**Instructions to follow:**
Every line below is to be quoted exactly, with nothing added or dropped.

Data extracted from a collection
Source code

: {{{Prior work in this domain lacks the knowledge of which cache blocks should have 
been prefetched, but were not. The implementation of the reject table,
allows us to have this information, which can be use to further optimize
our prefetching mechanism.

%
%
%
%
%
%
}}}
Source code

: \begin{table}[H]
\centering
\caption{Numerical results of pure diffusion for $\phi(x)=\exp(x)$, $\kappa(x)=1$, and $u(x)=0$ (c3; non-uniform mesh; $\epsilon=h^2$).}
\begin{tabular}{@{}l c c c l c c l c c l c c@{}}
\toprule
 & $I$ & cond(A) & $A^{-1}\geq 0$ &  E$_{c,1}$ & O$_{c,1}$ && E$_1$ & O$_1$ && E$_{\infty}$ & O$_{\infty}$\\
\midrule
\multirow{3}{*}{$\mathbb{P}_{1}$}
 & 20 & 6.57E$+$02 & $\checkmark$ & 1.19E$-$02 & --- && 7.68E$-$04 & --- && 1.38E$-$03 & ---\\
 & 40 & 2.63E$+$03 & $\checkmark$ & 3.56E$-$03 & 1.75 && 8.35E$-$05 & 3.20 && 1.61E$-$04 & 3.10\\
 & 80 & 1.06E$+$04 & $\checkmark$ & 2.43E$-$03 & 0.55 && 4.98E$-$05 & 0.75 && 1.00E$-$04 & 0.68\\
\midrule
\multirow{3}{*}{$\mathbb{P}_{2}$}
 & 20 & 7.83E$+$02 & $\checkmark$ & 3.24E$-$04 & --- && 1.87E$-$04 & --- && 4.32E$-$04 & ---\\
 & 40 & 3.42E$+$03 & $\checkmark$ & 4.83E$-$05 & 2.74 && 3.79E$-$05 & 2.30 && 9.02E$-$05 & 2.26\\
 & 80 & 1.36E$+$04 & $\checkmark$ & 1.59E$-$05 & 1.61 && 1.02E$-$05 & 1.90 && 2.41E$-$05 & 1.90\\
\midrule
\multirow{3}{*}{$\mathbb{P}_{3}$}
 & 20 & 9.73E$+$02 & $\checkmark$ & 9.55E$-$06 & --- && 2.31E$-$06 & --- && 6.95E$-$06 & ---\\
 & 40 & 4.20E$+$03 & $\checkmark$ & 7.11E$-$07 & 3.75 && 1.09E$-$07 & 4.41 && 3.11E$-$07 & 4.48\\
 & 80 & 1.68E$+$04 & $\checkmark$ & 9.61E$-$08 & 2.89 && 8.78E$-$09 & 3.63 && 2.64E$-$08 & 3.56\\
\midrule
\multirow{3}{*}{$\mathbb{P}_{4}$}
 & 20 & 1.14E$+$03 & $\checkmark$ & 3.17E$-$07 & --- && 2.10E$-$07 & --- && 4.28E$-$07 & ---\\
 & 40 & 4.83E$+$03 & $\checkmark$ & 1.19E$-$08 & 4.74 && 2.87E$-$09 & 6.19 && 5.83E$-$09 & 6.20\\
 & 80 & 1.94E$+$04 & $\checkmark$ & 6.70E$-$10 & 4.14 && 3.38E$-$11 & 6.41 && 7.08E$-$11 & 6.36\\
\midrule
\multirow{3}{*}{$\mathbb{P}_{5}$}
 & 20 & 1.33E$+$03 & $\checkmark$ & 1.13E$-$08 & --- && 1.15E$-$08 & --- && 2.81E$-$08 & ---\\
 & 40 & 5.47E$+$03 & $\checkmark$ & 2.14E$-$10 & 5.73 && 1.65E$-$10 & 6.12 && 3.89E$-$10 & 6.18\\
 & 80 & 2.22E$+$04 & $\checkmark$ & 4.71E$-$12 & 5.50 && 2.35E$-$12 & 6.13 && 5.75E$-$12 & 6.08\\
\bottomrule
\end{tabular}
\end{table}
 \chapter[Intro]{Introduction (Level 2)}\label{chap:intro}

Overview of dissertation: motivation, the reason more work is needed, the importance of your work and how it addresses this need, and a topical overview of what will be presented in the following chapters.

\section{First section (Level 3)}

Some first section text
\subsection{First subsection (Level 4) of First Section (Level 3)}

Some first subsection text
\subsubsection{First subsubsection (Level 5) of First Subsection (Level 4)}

**Solution for this task:**
Source code

: {{{Prior work in this domain lacks the knowledge of which cache blocks should have 
been prefetched, but were not. The implementation of the reject table,
allows us to have this information, which can be use to further optimize
our prefetching mechanism.

%
%
%
%
%
%
}}}
Source code

: \begin{table}[H]
\centering
\caption{Numerical results of pure diffusion for $\phi(x)=\exp(x)$, $\kappa(x)=1$, and $u(x)=0$ (c3; non-uniform mesh; $\epsilon=h^2$).}
\begin{tabular}{@{}l c c c l c c l c c l c c@{}}
\toprule
 & $I$ & cond(A) & $A^{-1}\geq 0$ &  E$_{c,1}$ & O$_{c,1}$ && E$_1$ & O$_1$ && E$_{\infty}$ & O$_{\infty}$\\
\midrule
\multirow{3}{*}{$\mathbb{P}_{1}$}
 & 20 & 6.57E$+$02 & $\checkmark$ & 1.19E$-$02 & --- && 7.68E$-$04 & --- && 1.38E$-$03 & ---\\
 & 40 & 2.63E$+$03 & $\checkmark$ & 3.56E$-$03 & 1.75 && 8.35E$-$05 & 3.20 && 1.61E$-$04 & 3.10\\
 & 80 & 1.06E$+$04 & $\checkmark$ & 2.43E$-$03 & 0.55 && 4.98E$-$05 & 0.75 && 1.00E$-$04 & 0.68\\
\midrule
\multirow{3}{*}{$\mathbb{P}_{2}$}
 & 20 & 7.83E$+$02 & $\checkmark$ & 3.24E$-$04 & --- && 1.87E$-$04 & --- && 4.32E$-$04 & ---\\
 & 40 & 3.42E$+$03 & $\checkmark$ & 4.83E$-$05 & 2.74 && 3.79E$-$05 & 2.30 && 9.02E$-$05 & 2.26\\
 & 80 & 1.36E$+$04 & $\checkmark$ & 1.59E$-$05 & 1.61 && 1.02E$-$05 & 1.90 && 2.41E$-$05 & 1.90\\
\midrule
\multirow{3}{*}{$\mathbb{P}_{3}$}
 & 20 & 9.73E$+$02 & $\checkmark$ & 9.55E$-$06 & --- && 2.31E$-$06 & --- && 6.95E$-$06 & ---\\
 & 40 & 4.20E$+$03 & $\checkmark$ & 7.11E$-$07 & 3.75 && 1.09E$-$07 & 4.41 && 3.11E$-$07 & 4.48\\
 & 80 & 1.68E$+$04 & $\checkmark$ & 9.61E$-$08 & 2.89 && 8.78E$-$09 & 3.63 && 2.64E$-$08 & 3.56\\
\midrule
\multirow{3}{*}{$\mathbb{P}_{4}$}
 & 20 & 1.14E$+$03 & $\checkmark$ & 3.17E$-$07 & --- && 2.10E$-$07 & --- && 4.28E$-$07 & ---\\
 & 40 & 4.83E$+$03 & $\checkmark$ & 1.19E$-$08 & 4.74 && 2.87E$-$09 & 6.19 && 5.83E$-$09 & 6.20\\
 & 80 & 1.94E$+$04 & $\checkmark$ & 6.70E$-$10 & 4.14 && 3.38E$-$11 & 6.41 && 7.08E$-$11 & 6.36\\
\midrule
\multirow{3}{*}{$\mathbb{P}_{5}$}
 & 20 & 1.33E$+$03 & $\checkmark$ & 1.13E$-$08 & --- && 1.15E$-$08 & --- && 2.81E$-$08 & ---\\
 & 40 & 5.47E$+$03 & $\checkmark$ & 2.14E$-$10 & 5.73 && 1.65E$-$10 & 6.12 && 3.89E$-$10 & 6.18\\
 & 80 & 2.22E$+$04 & $\checkmark$ & 4.71E$-$12 & 5.50 && 2.35E$-$12 & 6.13 && 5.75E$-$12 & 6.08\\
\bottomrule
\end{tabular}
\end{table}
 \chapter[Intro]{Introduction (Level 2)}\label{chap:intro}

Overview of dissertation: motivation, the reason more work is needed, the importance of your work and how it addresses this need, and a topical overview of what will be presented in the following chapters.

\section{First section (Level 3)}

Some first section text
\subsection{First subsection (Level 4) of First Section (Level 3)}

Some first subsection text
\subsubsection{First subsubsection (Level 5) of First Subsection (Level 4)}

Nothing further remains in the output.